I don’t think it is a wrong thing to hope for and pray for a pure wife. That is obviously a desire of your heart and there are still women out there holding out strong like you are. It is a noble thing and a great thing of value to stay pure.
Read Psalm 37 – In part it says:
Fret not yourself because of evildoers;
be not envious of wrongdoers!
2 For they will soon fade like the grass
and wither like the green herb.
3 Trust in the Lord, and do good;
dwell in the land and befriend faithfulness.[b]
4 Delight yourself in the Lord,
and he will give you the desires of your heart.
5 Commit your way to the Lord;
trust in him, and he will act.
6 He will bring forth your righteousness as the light,
and your justice as the noonday.
7 Be still before the Lord and wait patiently for him;
fret not yourself over the one who prospers in his way,
over the man who carries out evil devices!
As the Psalm says, “he will give you the desires of your heart,” but what does it says beforehand? “Delight in the Lord.” Our joy in Him comes first.

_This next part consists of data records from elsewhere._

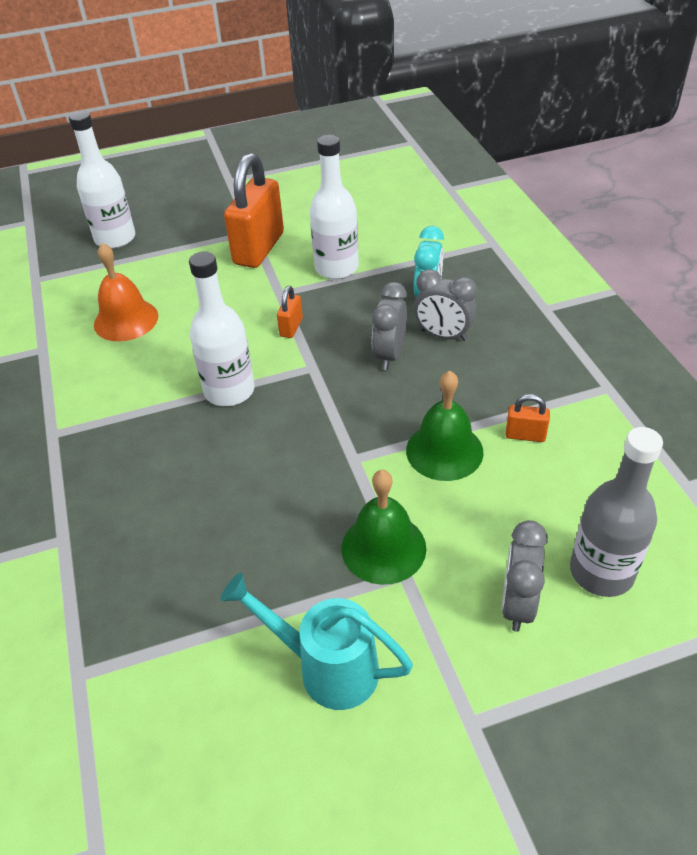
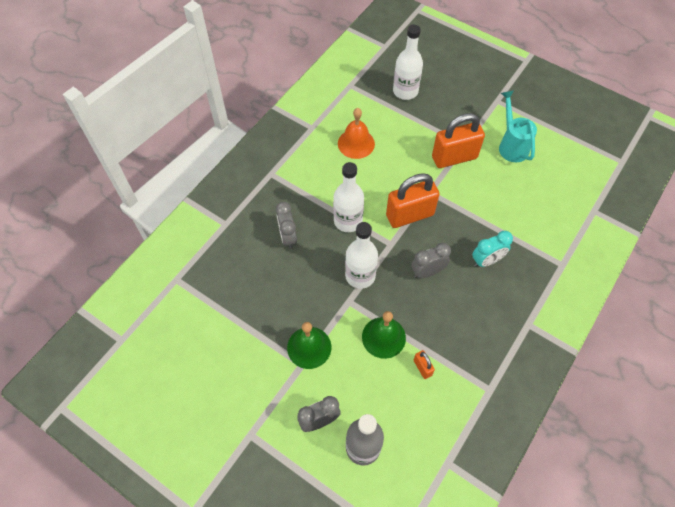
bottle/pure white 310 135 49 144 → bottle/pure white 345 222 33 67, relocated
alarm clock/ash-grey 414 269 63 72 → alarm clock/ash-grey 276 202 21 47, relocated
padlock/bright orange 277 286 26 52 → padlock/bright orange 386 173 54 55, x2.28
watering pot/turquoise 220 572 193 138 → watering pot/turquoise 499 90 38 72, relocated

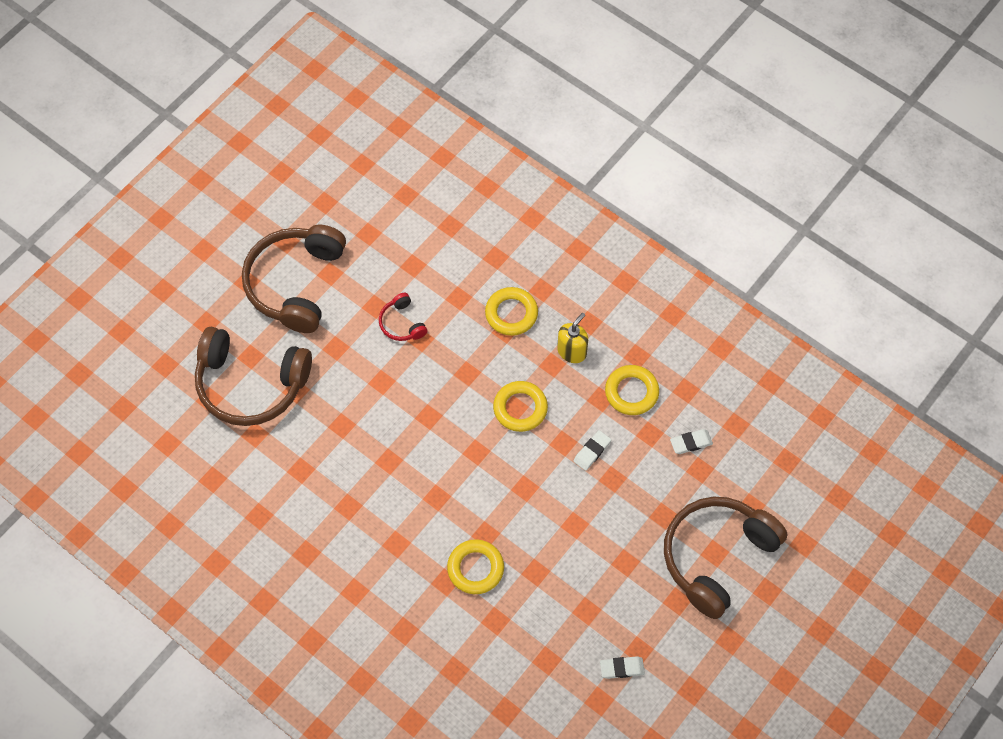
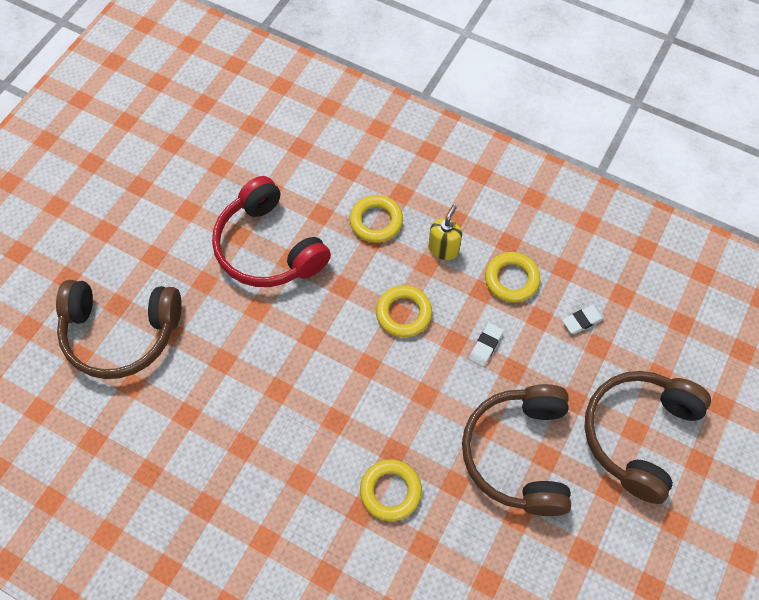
headphones/russet 242 225 104 108 → headphones/russet 462 384 109 132, relocated
headphones/scarlet 379 293 48 48 → headphones/scarlet 212 176 119 111, x2.25
gum eraser/pure white 600 656 45 23 → -

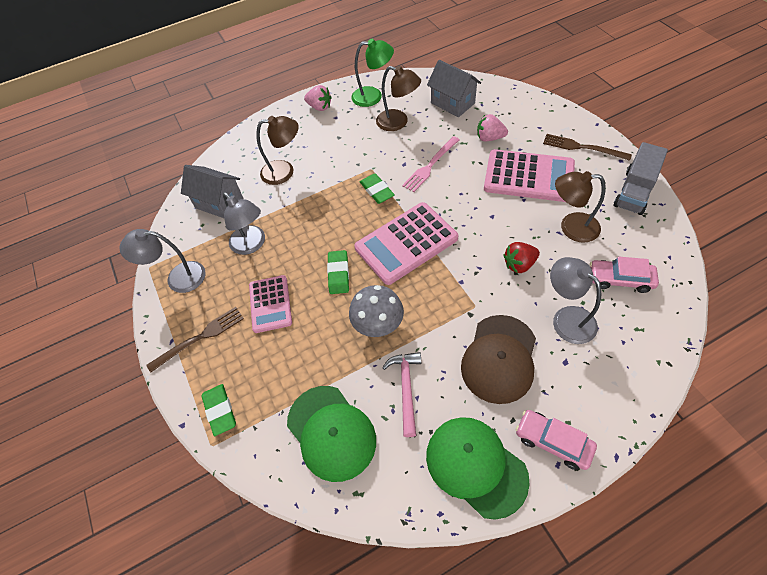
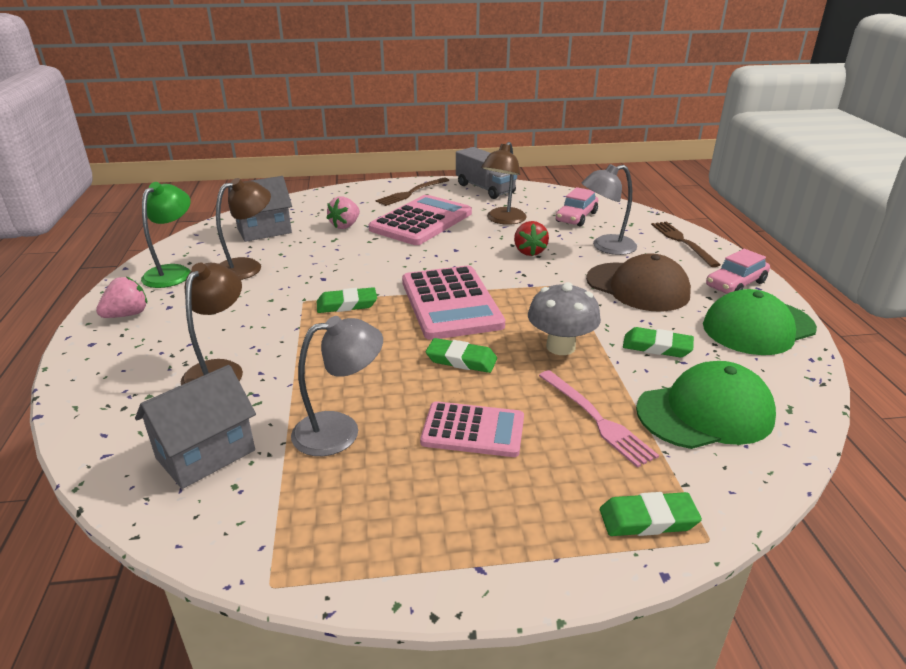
dinner fork/rose-pink 402 136 58 56 → dinner fork/rose-pink 539 370 120 98, relocated
lamp/ash-grey 119 229 86 64 → -
dinner fork/russet 147 307 97 66 → dinner fork/russet 651 221 70 46, relocated
claw hammer/rose-pink 382 352 39 85 → gum eraser/green 623 327 71 30

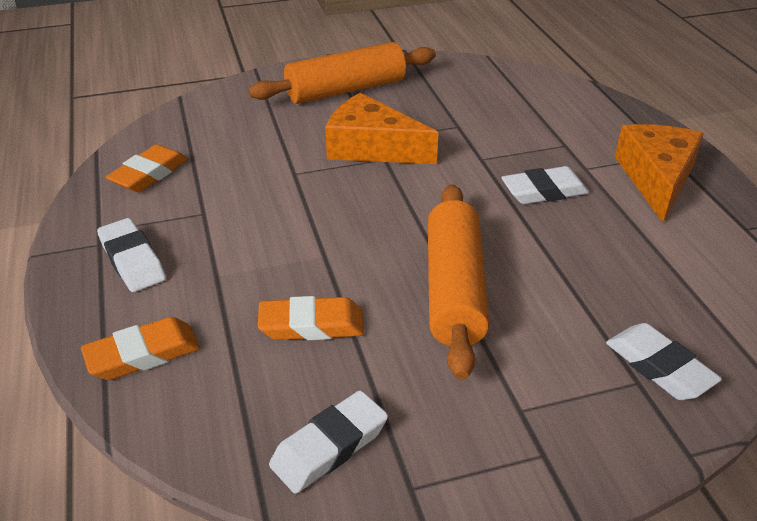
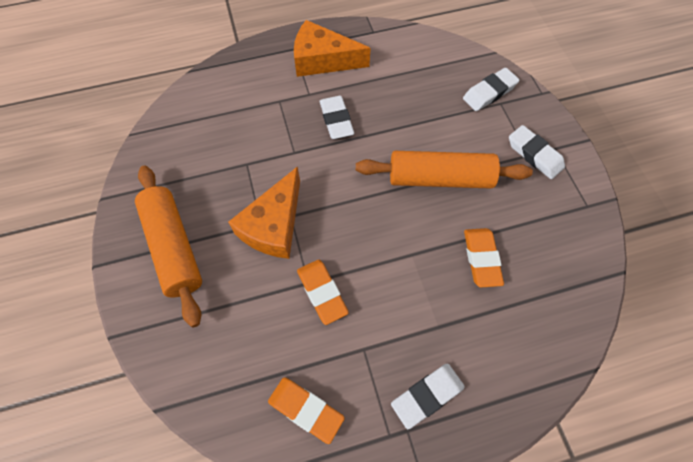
gum eraser/bright orange 81 317 119 63 → gum eraser/bright orange 297 260 52 65, relocated
gum eraser/pure white 269 390 119 104 → gum eraser/pure white 509 125 56 54, relocated

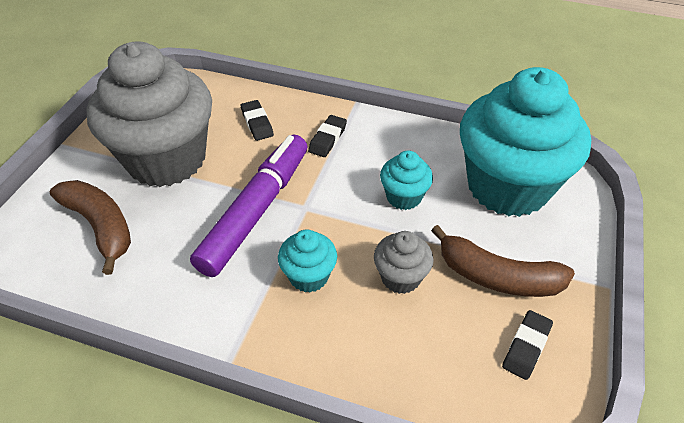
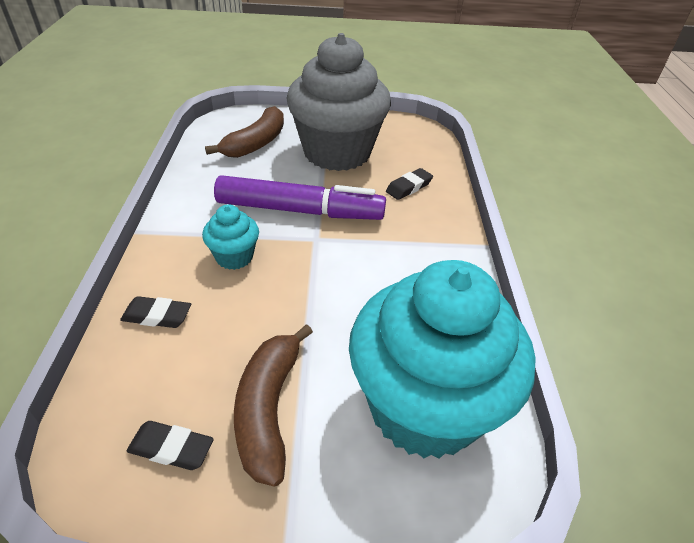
gum eraser/black 308 115 39 42 → gum eraser/black 120 296 71 32, relocated
cupcake/turquoise 380 151 53 59 → -
cupcake/ash-grey 374 231 60 63 → -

I also read this as Him giving us the right desires, the longing for truth and living according to His ways, once we submit ourselves to Him, because He is delightful.
We must also remember that our righteousness is from the Lord. We are made right by our faith in Christ. Still, he has given us a will and an ability to choose and make decisions. There are consequences to those decisions and there are rewards for steadfastness. Our motives though are the key, are we being good to serve ourselves or the Lord?
Ultimately Kharis’ post is meant to shine some hope for those who are Christians but who have stumbled and sinned, past or present, and in the heart of the gospel, to say: “Therefore, if anyone is in Christ, the new creation has come: The old has gone, the new is here!” 2 Cor. 5:17
Christ comes to make us new, to take our death and give us life. All of us have fallen short of His glory, but great is His grace. Now, because of His goodness and grace we are encouraged and desire to stay the course! If you mess up, repent, and ask for the grace to carry on. Push delete and forget about your past and your pride. Because that’s what He does. He redeems.